A function is given such that f(4)−f(6)=9. If the function is linear, which of the following could the function possibly be?(1 point)
A. f(x)=−4.5x+b for some constant b
B. f(x)=−9x+b for some constant b
C. f(x)=9x+b for some constant b
D. f(x)=4.5x+b for some constant b
D. f(x)=4.5x+b for some constant b
why, explain
To determine which of the given functions could possibly be linear, we need to analyze the differences in the expression f(4) - f(6) when using each function.
Let's test each function option:
A. f(x) = -4.5x + b
Using this function, f(4) - f(6) = (-4.5 * 4 + b) - (-4.5 * 6 + b) = (-18 + b) - (-27 + b) = -18 + b + 27 - b = 9.
Therefore, Option A is a possible linear function.
B. f(x) = -9x + b
Using this function, f(4) - f(6) = (-9 * 4 + b) - (-9 * 6 + b) = (-36 + b) - (-54 + b) = -36 + b + 54 - b = 18.
Therefore, Option B is not a possible linear function.
C. f(x) = 9x + b
Using this function, f(4) - f(6) = (9 * 4 + b) - (9 * 6 + b) = (36 + b) - (54 + b) = 36 + b - 54 - b = -18.
Therefore, Option C is not a possible linear function.
D. f(x) = 4.5x + b
Using this function, f(4) - f(6) = (4.5 * 4 + b) - (4.5 * 6 + b) = (18 + b) - (27 + b) = 18 + b - 27 - b = -9.
Therefore, Option D is not a possible linear function.

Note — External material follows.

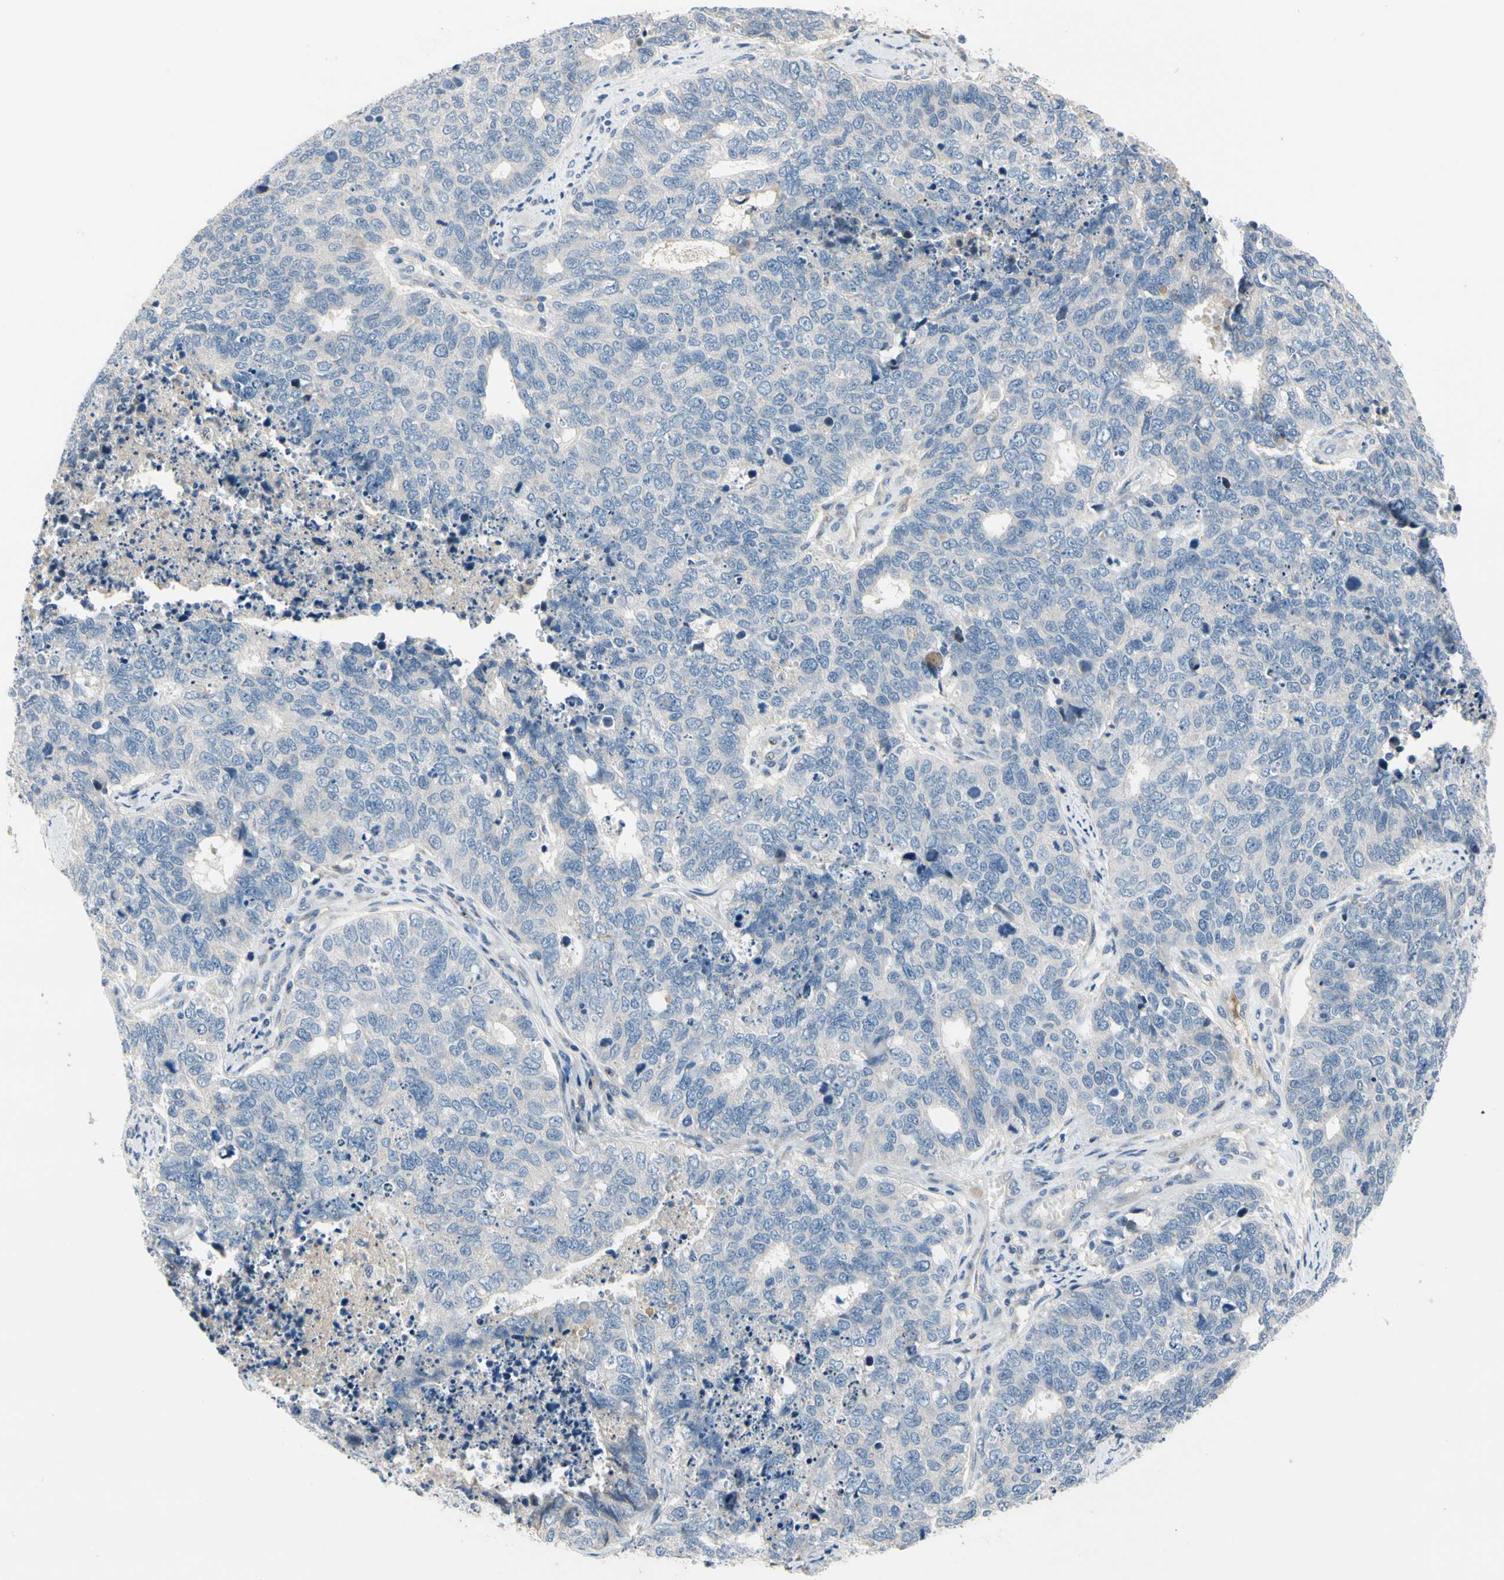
{"staining": {"intensity": "negative", "quantity": "none", "location": "none"}, "tissue": "cervical cancer", "cell_type": "Tumor cells", "image_type": "cancer", "snomed": [{"axis": "morphology", "description": "Squamous cell carcinoma, NOS"}, {"axis": "topography", "description": "Cervix"}], "caption": "Immunohistochemical staining of cervical cancer (squamous cell carcinoma) reveals no significant expression in tumor cells.", "gene": "NFASC", "patient": {"sex": "female", "age": 63}}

In conclusion, the only possible linear function is A. f(x) = -4.5x + b for some constant b.
To determine which of the given options is a possible linear function, we need to analyze the given equation f(4) - f(6) = 9.
For a linear function, the difference in the values of f(x) for any two points should be proportional to the difference in the x-values. In other words, if we subtract f(x₁) from f(x₂), the result should be equal to the constant multiple of (x₂ - x₁).
Let's consider the given equation: f(4) - f(6) = 9
The difference in x-values is 6 - 4 = 2.
Now, let's check each option and see if they satisfy this condition:
A. f(x) = -4.5x + b: f(4) - f(6) = (-4.5*4 + b) - (-4.5*6 + b) = (-18 + b) - (-27 + b) = b - b + 27 - 18 = 9
B. f(x) = -9x + b: f(4) - f(6) = (-9*4 + b) - (-9*6 + b) = (-36 + b) - (-54 + b) = b - b + 54 - 36 = 18
C. f(x) = 9x + b: f(4) - f(6) = (9*4 + b) - (9*6 + b) = (36 + b) - (54 + b) = b - b + 54 - 36 = 18
D. f(x) = 4.5x + b: f(4) - f(6) = (4.5*4 + b) - (4.5*6 + b) = (18 + b) - (27 + b) = b - b + 27 - 18 = 9
From the calculations, option A, B, C, and D all result in f(4) - f(6) = 9. Therefore, all options are possible functions that satisfy the given condition.